Hoo boy. Kenny’s reentry into society is not helped by his thuggish demeanor, his expectation that Sylvie is going to take up with him again, or pretty much anything else. For what appears to be an unconscionable length of time, we sit with these characters as they try to hide the whole truth from Kenny. And this seems reasonably easy, as Kenny not only has a poor attitude overall but is kind of dumb as well. Eventually, the viewer learns he’s not as dumb as all that, although the movie never drops a clue in that direction. And then "The Ardennes" reveals he’s also even dumber than all that. In any event, action, such as it is, picks up when Kenny summons Dave to a parking garage, to show his brother that he, Kenny, has stashed a dead body into the rear compartment of his, Dave’s, car. So begins the final leg of their reunion, from Antwerp to the forested area of Belgium called The Ardennes, the setting of idyllic scenes from more innocent boyhood days. They are not to be revisited this time, as their journey brings them into liaisons with a criminal drag queen and Kenny’s former cell-mate.
The Antwerp depicted in this movie looks like some kind of purgatory on earth; there’s never a sunny day, it’s always wet and murky out, people look malnourished or generally sickly.

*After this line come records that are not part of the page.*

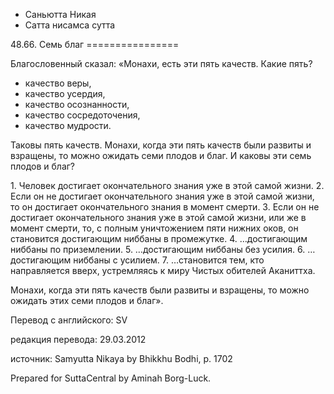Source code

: 









* Саньютта Никая
* Сатта нисамса сутта


48\.66\. Семь благ
\=\=\=\=\=\=\=\=\=\=\=\=\=\=\=\=



Благословенный сказал: «Монахи, есть эти пять качеств\. Какие пять?


* качество веры,
* качество усердия,
* качество осознанности,
* качество сосредоточения,
* качество мудрости\.


Таковы пять качеств\. Монахи, когда эти пять качеств были развиты и взращены, то можно ожидать семи плодов и благ\. И каковы эти семь плодов и благ?


1\. Человек достигает окончательного знания уже в этой самой жизни\.
2\. Если он не достигает окончательного знания уже в этой самой жизни, то он достигает окончательного знания в момент смерти\.
3\. Если он не достигает окончательного знания уже в этой самой жизни, или же в момент смерти, то, с полным уничтожением пяти нижних оков, он становится достигающим ниббаны в промежутке\.
4\. …достигающим ниббаны по приземлении\.
5\. …достигающим ниббаны без усилия\.
6\. …достигающим ниббаны с усилием\.
7\. …становится тем, кто направляется вверх, устремляясь к миру Чистых обителей Аканиттха\.


Монахи, когда эти пять качеств были развиты и взращены, то можно ожидать этих семи плодов и благ»\.



Перевод с английского: SV


редакция перевода: 29\.03\.2012


источник: Samyutta Nikaya by Bhikkhu Bodhi, p\. 1702


Prepared for SuttaCentral by Aminah Borg\-Luck\.






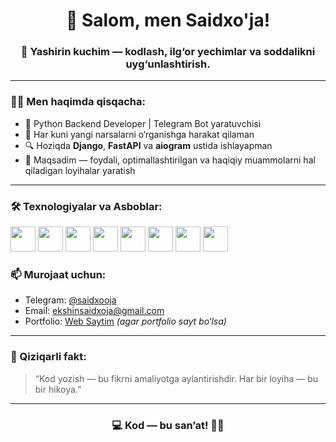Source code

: <h1 align="center">👋 Salom, men Saidxo'ja!</h1>
<h3 align="center">🎯 Yashirin kuchim — kodlash, ilg‘or yechimlar va soddalikni uyg‘unlashtirish.</h3>

---

### 🧑‍💻 Men haqimda qisqacha:

- 💼 Python Backend Developer | Telegram Bot yaratuvchisi  
- 🧠 Har kuni yangi narsalarni o‘rganishga harakat qilaman  
- 🔍 Hoziqda <b>Django</b>, <b>FastAPI</b> va <b>aiogram</b> ustida ishlayapman  
- 🚀 Maqsadim — foydali, optimallashtirilgan va haqiqiy muammolarni hal qiladigan loyihalar yaratish

---

### 🛠️ Texnologiyalar va Asboblar:

<p align="left">
  <img src="https://cdn.jsdelivr.net/gh/devicons/devicon/icons/python/python-original.svg" width="40" height="40"/>
  <img src="https://cdn.jsdelivr.net/gh/devicons/devicon/icons/django/django-plain.svg" width="40" height="40"/>
  <img src="https://cdn.jsdelivr.net/gh/devicons/devicon/icons/fastapi/fastapi-original.svg" width="40" height="40"/>
  <img src="https://cdn.jsdelivr.net/gh/devicons/devicon/icons/javascript/javascript-original.svg" width="40" height="40"/>
  <img src="https://cdn.jsdelivr.net/gh/devicons/devicon/icons/html5/html5-original.svg" width="40" height="40"/>
  <img src="https://cdn.jsdelivr.net/gh/devicons/devicon/icons/css3/css3-original.svg" width="40" height="40"/>
  <img src="https://cdn.jsdelivr.net/gh/devicons/devicon/icons/postgresql/postgresql-original.svg" width="40" height="40"/>
  <img src="https://cdn.jsdelivr.net/gh/devicons/devicon/icons/git/git-original.svg" width="40" height="40"/>
</p>


### 📫 Murojaat uchun:

- Telegram: [@saidxooja](https://t.me/saidxooja)  
- Email: ekshinsaidxoja@gmail.com  
- Portfolio: [Web Saytim](https://saidxooja.netlify.app) *(agar portfolio sayt bo‘lsa)*

---

### 🧩 Qiziqarli fakt:

> “Kod yozish — bu fikrni amaliyotga aylantirishdir. Har bir loyiha — bu bir hikoya.”

---

<h3 align="center">💻 Kod — bu san’at! 👨‍💻</h3>
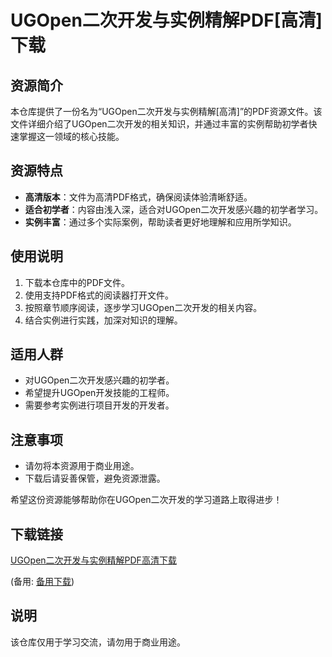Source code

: # UGOpen二次开发与实例精解PDF[高清]下载

## 资源简介

本仓库提供了一份名为“UGOpen二次开发与实例精解[高清]”的PDF资源文件。该文件详细介绍了UGOpen二次开发的相关知识，并通过丰富的实例帮助初学者快速掌握这一领域的核心技能。

## 资源特点

- **高清版本**：文件为高清PDF格式，确保阅读体验清晰舒适。
- **适合初学者**：内容由浅入深，适合对UGOpen二次开发感兴趣的初学者学习。
- **实例丰富**：通过多个实际案例，帮助读者更好地理解和应用所学知识。

## 使用说明

1. 下载本仓库中的PDF文件。
2. 使用支持PDF格式的阅读器打开文件。
3. 按照章节顺序阅读，逐步学习UGOpen二次开发的相关内容。
4. 结合实例进行实践，加深对知识的理解。

## 适用人群

- 对UGOpen二次开发感兴趣的初学者。
- 希望提升UGOpen开发技能的工程师。
- 需要参考实例进行项目开发的开发者。

## 注意事项

- 请勿将本资源用于商业用途。
- 下载后请妥善保管，避免资源泄露。

希望这份资源能够帮助你在UGOpen二次开发的学习道路上取得进步！

## 下载链接
[UGOpen二次开发与实例精解PDF高清下载](https://pan.quark.cn/s/31be96589057) 

(备用: [备用下载](https://pan.baidu.com/s/1Rs6HKtn9Mk6_ulFaJ_Cdvg?pwd=1234))

## 说明

该仓库仅用于学习交流，请勿用于商业用途。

Kenny distinguishes his status as a Lucifer-like figure by skulking around in a bright red puffy jacket, the most vivid visual in this deliberately grey and dank film. The actors—co-writer Perceval is Dave, Kevin Janssens is Kenny, Veerle Baetens (who was outstanding in another miserable Belgian film, 2012’s “The Broken Circle Breakdown”) is Sylvie, and Viviane de Muynck brings slight echoes of Jackie Weaver in “Animal Kingdom” to her work as Kenny and Dave’s mom—all do credible stuff here. But the character examination is utterly predictable, and when the movie breaks free of its domestic discomfort for a road trip with some ridiculous/absurd diversions (an intra-criminal standoff is broken up by an animal rampage that ought to have been either hilarious or utterly terrifying, and ends up neither), it’s merely building to a grisly and repellent punchline that represents tough-boy cinematic nihilism at its most tedious.